**Work to be completed:** Let the output be exactly the lines from the one containing "ring dip: (641, 776)" through the end of the records below, both included.

**Dataset entries:**
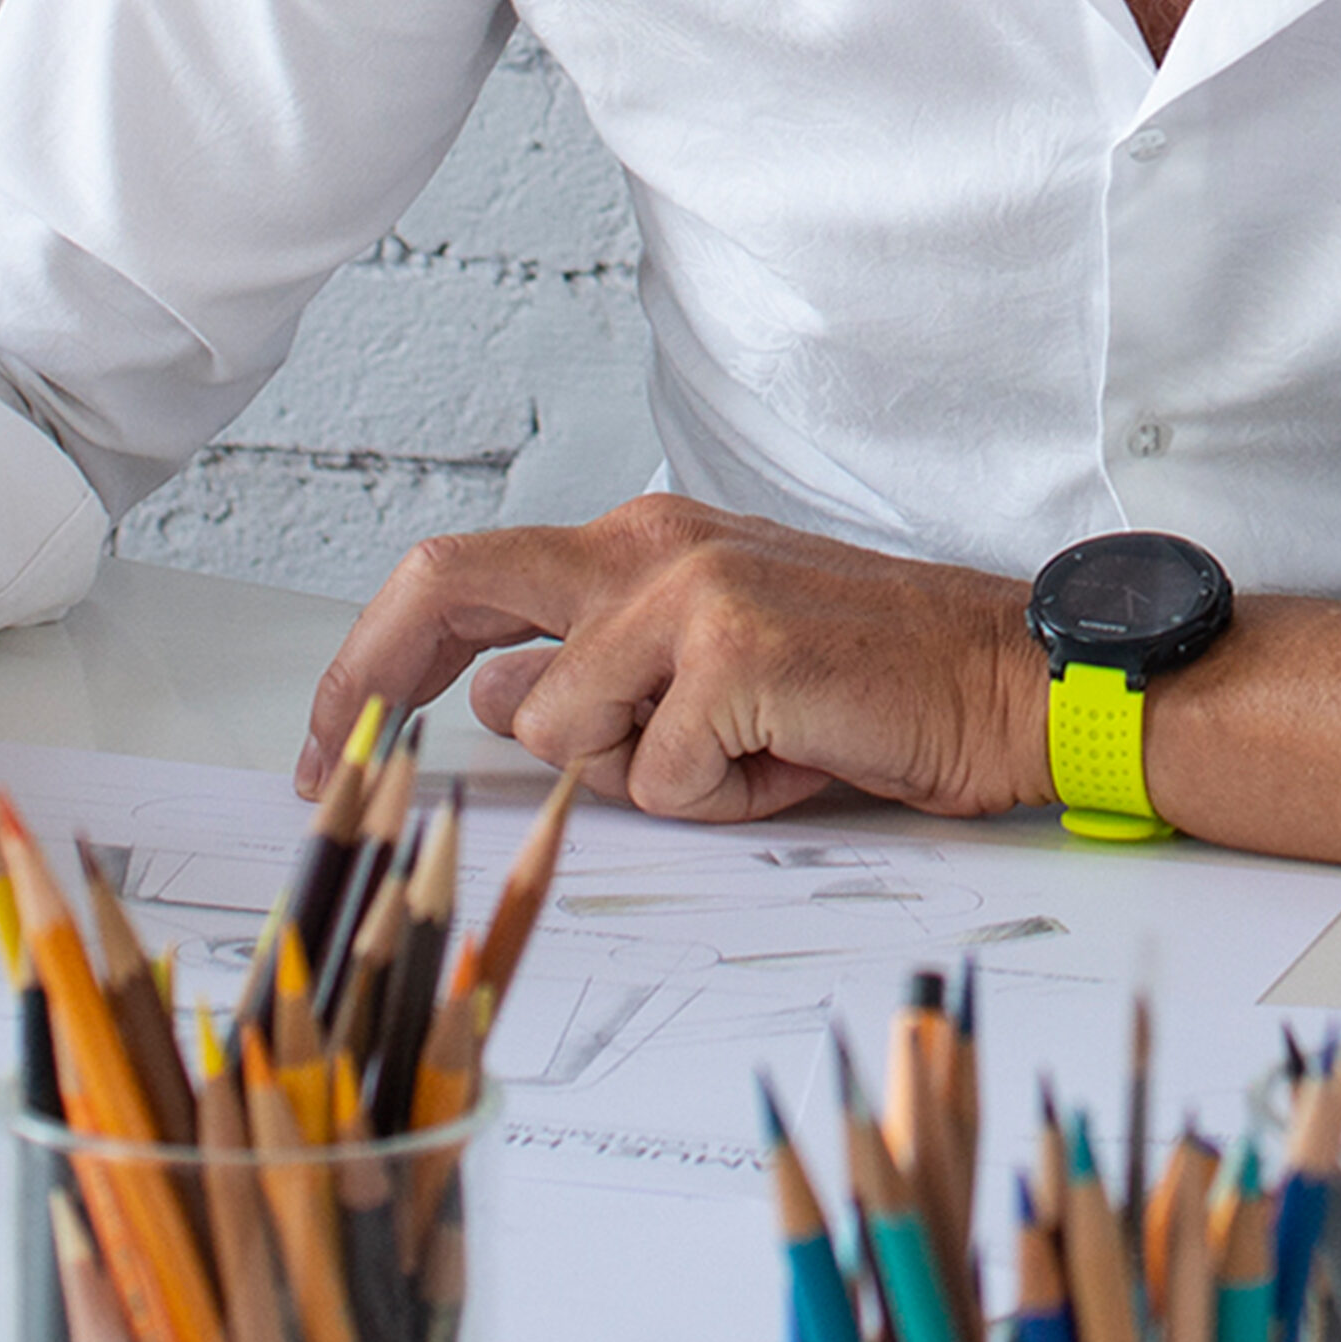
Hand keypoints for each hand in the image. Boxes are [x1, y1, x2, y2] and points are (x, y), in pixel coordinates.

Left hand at [297, 495, 1052, 822]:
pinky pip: (659, 777)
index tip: (338, 733)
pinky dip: (720, 799)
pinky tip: (794, 759)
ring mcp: (691, 590)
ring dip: (641, 776)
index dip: (376, 655)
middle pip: (448, 585)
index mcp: (642, 542)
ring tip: (745, 757)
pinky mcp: (736, 650)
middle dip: (365, 677)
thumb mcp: (710, 668)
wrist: (1007, 679)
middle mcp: (651, 544)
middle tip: (333, 764)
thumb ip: (598, 675)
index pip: (466, 577)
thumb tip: (500, 703)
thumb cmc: (865, 680)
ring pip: (563, 727)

**Your response:**
ring dip: (641, 776)
index dip: (376, 655)
middle pip: (448, 585)
index mcp: (642, 542)
ring tip: (745, 757)
pinky mcp: (736, 650)
middle dip: (365, 677)
thumb mcp: (710, 668)
wrist: (1007, 679)
middle mcp: (651, 544)
middle tip: (333, 764)
thumb ip: (598, 675)
index pip: (466, 577)
thumb tip: (500, 703)
thumb cmc: (865, 680)
ring pip: (563, 727)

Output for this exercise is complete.